/UAV-velocity-prediction

This research focused on detecting when the UAV exceeds a speed limit with a acoustic dataset to predict the velocity of a UAV.

Primary LanguagePython

UAV Velocity Prediction Using an Acoustic Node

Table of contents

Paper and presentation matrial

All details of this project are explained on matrials listed below.

Problem Statement

UAV (Unmanned Aerial Vehicle) can be abused by bad actors for malicious purposes. One example is a kamikaze attack where a UAV crashed into one of the electrical grid in Pennsylvania in July 2020. There are many research that published how to detect malicious UAV using cameras, radars, and lidars. However, there is little research that predict UAV velocity. Using the previously mentioned equipment will be expensive. Therefore, a microphone will be used to collect the dataset. Then, that dataset will be used to predict if a UAV exceeds our given velocity boundary.

Novelty

  1. There is little research about predicting UAV velocity.
    • There is many research that detects UAV using many kind of equipment. However, there is little research on detecting UAV velocity over regulation. This research is inspired by [1] that predicts any car acceleration or deceleration.
  2. Acoustic data costs less and easier to get data.
    • There are many research that uses a camera, radar, lidar, or microphones to detect a UAV. This research focuses on using one microphone to collect our data, as using a microphone is cheaper than the previously mentioned equipment and is easier to collect data with it.

System Overview

overview img

  1. Microphone records UAV sounds, and a speed gun is used to detect the speed of the UAV (due to limitation, the speedgun used cannot detect anything under 10 mph).
  2. Recorded sound is arranged by a label that slow(0-9 mph) or fast(10~ mph).
  3. The data extract feature uses various methods.
  4. SVM, Random Forest, LGBM was used for Machine Learning, and CNN was used for Deep Learning.

Environment Setting

  • Python 3.7.0
  • librosa 0.9.1
  • numpy 1.20.3
  • pandas 1.3.4
  • sounddevice 0.4.1
  • wavio 0.0.4
  • sklearn 0.24.2
  • lightgbm 3.3.2
  • pytorch 1.11
pip install librosa
pip install numpy
pip install pandas
pip install sounddevice
pip install wavio
pip install sklearn
pip install lightgbm

Usage

You can use wav file dataset collected in person. After colleting dataset, you can train a model with a command below.

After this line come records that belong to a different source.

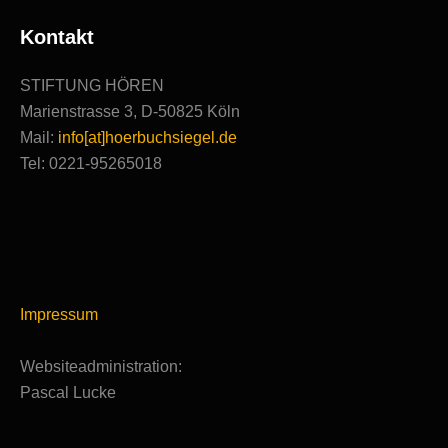
Kontakt
STIFTUNG HÖREN
Marienstrasse 3, D-50825 Köln
Mail:
info[at]hoerbuchsiegel.de
Tel: 0221-95265018
Impressum
Websiteadministration:
Pascal Lucke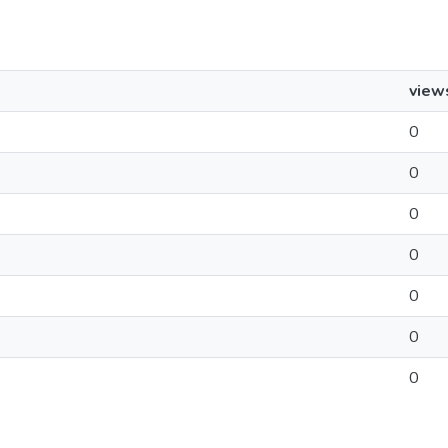
view
0
0
0
0
0
0
0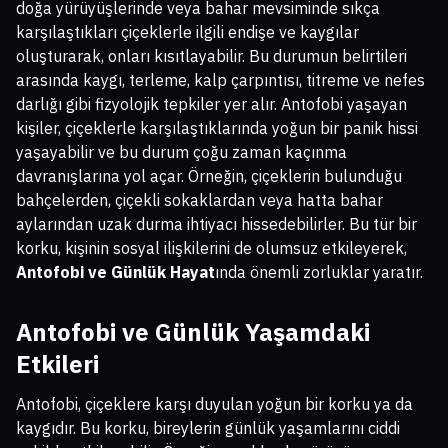
doğa yürüyüşlerinde veya bahar mevsiminde sıkça
karşılaştıkları çiçeklerle ilgili endişe ve kaygılar
oluşturarak, onları kısıtlayabilir. Bu durumun belirtileri
arasında kaygı, terleme, kalp çarpıntısı, titreme ve nefes
darlığı gibi fizyolojik tepkiler yer alır. Antofobi yaşayan
kişiler, çiçeklerle karşılaştıklarında yoğun bir panik hissi
yaşayabilir ve bu durum çoğu zaman kaçınma
davranışlarına yol açar. Örneğin, çiçeklerin bulunduğu
bahçelerden, çiçekli sokaklardan veya hatta bahar
aylarından uzak durma ihtiyacı hissedebilirler. Bu tür bir
korku, kişinin sosyal ilişkilerini de olumsuz etkileyerek,
Antofobi ve Günlük Hayat
ında önemli zorluklar yaratır.
Antofobi ve Günlük Yaşamdaki
Etkileri
Antofobi, çiçeklere karşı duyulan yoğun bir korku ya da
kaygıdır. Bu korku, bireylerin günlük yaşamlarını ciddi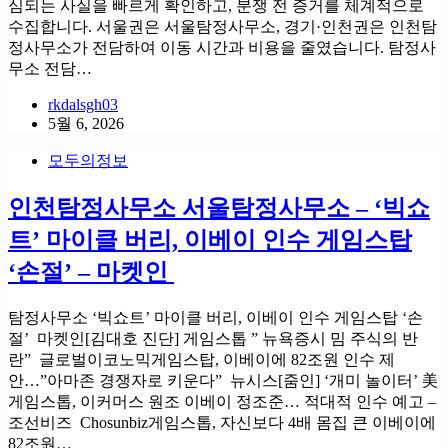
심되는 사실을 빠르게 확인하고, 분쟁 전 증거를 체계적으로
수집합니다. 서울권은 서울탐정사무소, 경기·인천권은 인천탐
정사무소가 전담하여 이동 시간과 비용을 줄였습니다. 탐정사
무소 전담…
rkdalsgh03
5월 6, 2026
모두의정보
인천탐정사무소 서울탐정사무소 – ‘빅쇼
트’ 마이클 버리, 이베이 인수 게임스탑
‘손절’ – 마켓인
탐정사무소 ‘빅쇼트’ 마이클 버리, 이베이 인수 게임스탑 ‘손
절’ 마켓인[김대호 진단] 게임스톱 ” 뉴욕증시 밈 주식의 반
란” 글로벌이코노믹게임스탑, 이베이에 82조원 인수 제
안…”아마존 경쟁자로 키운다” 뉴시스[줌인] ‘개미 놀이터’ 美
게임스톱, 이커머스 원조 이베이 정조준… 적대적 인수 예고 –
조선비즈 Chosunbiz게임스톱, 자신보다 4배 몸집 큰 이베이에
82조원…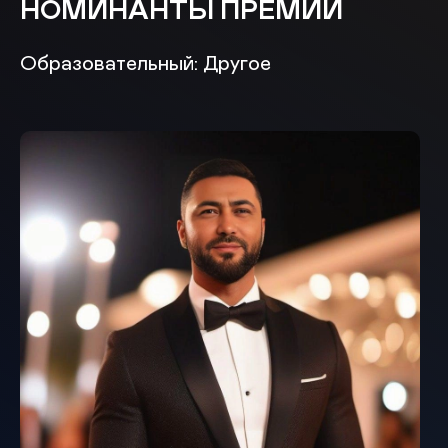
НОМИНАНТЫ ПРЕМИИ
Образовательный: Другое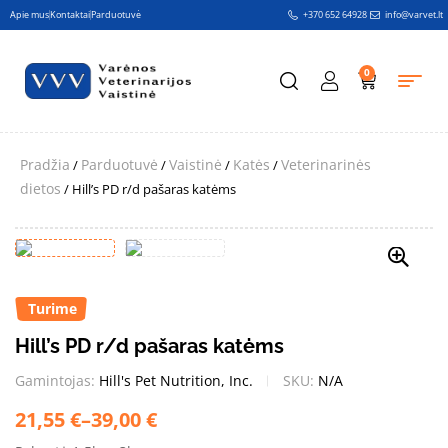
Apie mus
Kontaktai
Parduotuvė
+370 652 64928
info@varvet.lt
0
Pradžia
Parduotuvė
Vaistinė
Katės
Veterinarinės
/
/
/
/
dietos
/ Hill’s PD r/d pašaras katėms
Turime
Hill’s PD r/d pašaras katėms
Gamintojas:
Hill's Pet Nutrition, Inc.
SKU:
N/A
21,55
€
–
39,00
€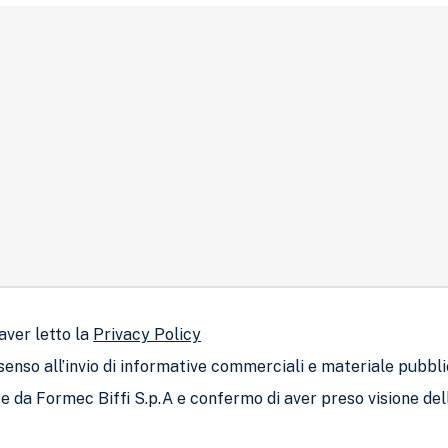
aver letto la
Privacy Policy
senso all’invio di informative commerciali e materiale pubbli
lte da Formec Biffi S.p.A e confermo di aver preso visione dell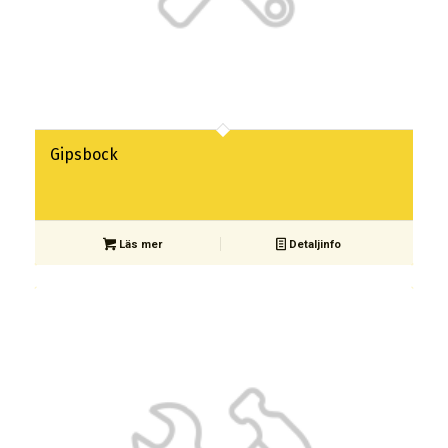
Gipsbock
Läs mer
Detaljinfo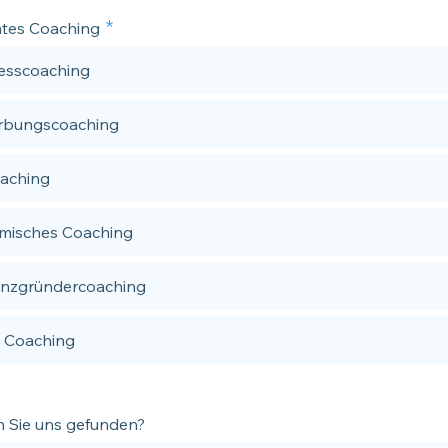
tes Coaching
esscoaching
rbungscoaching
oaching
misches Coaching
enzgründercoaching
 Coaching
 Sie uns gefunden?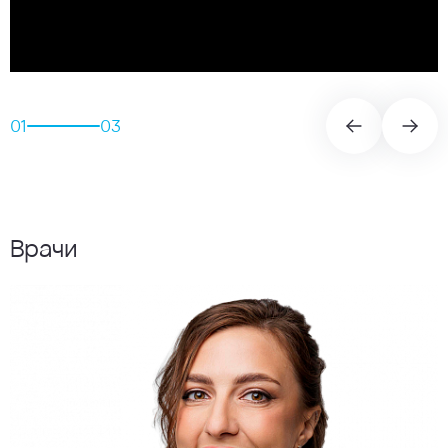
01
03
Врачи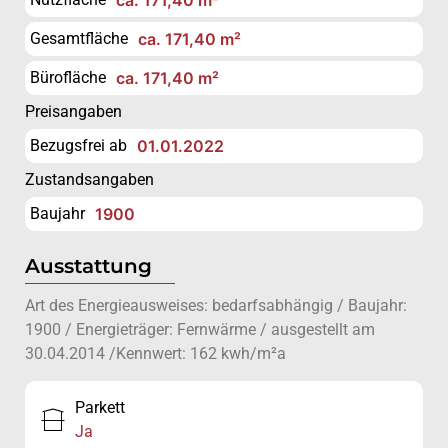
Gesamtfläche
ca. 171,40 m²
Bürofläche
ca. 171,40 m²
Preisangaben
Bezugsfrei ab
01.01.2022
Zustandsangaben
Baujahr
1900
Ausstattung
Art des Energieausweises: bedarfsabhängig / Baujahr:
1900 / Energieträger: Fernwärme / ausgestellt am
30.04.2014 /Kennwert: 162 kwh/m²a
Parkett
Ja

Training a Machine Learning models

python MachineLearning.py

Training a CNN model

python train.py -lr [learning rate] -batch [batch] -epochs [training epoch] -dataset [dataset path]
  • example
train.py -lr 0.001 -batch 128 -epochs 50 -dataset ./dataset

Inferencing with a trained CNN model

You can check the trained model accuracy with a command below.

python train.py --test -model_weights [path]
  • example
python train.py --test -model_weights ./models/cnn_model_0.94

Project Period

April. 19, 2022 - August. 3, 2022

Authors

Refrence

[1] H. V. Koops and F. Franchetti, "An ensemble technique for estimating vehicle speed and gear position from acoustic data," 2015 IEEE Int. Conf. on Digit. Signal Process. (DSP), 2015, pp. 422-426, doi: 10.1109/ICDSP.2015.7251906.